### Your task:
Could you repeat, word for word, only the lines from the one containing "Connect With Us" through the final line of the records below?

*** Opening Listed entries ***

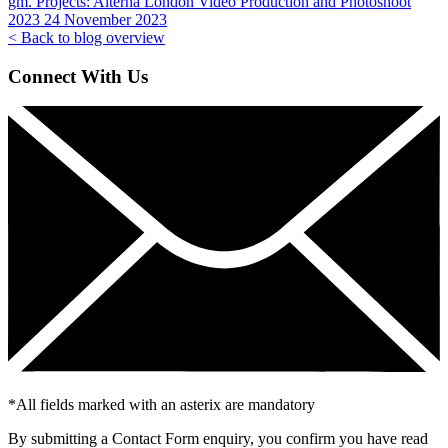
gm. Projects:
Alterna London Video Production and Photoshoot
2023
24 November 2023
< Back to blog overview
Connect With Us
*
All fields marked with an asterix are mandatory
By submitting a Contact Form enquiry, you confirm you have read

*** Closing Listed entries ***

### Result of the exercise:
Connect With Us
*
All fields marked with an asterix are mandatory
By submitting a Contact Form enquiry, you confirm you have read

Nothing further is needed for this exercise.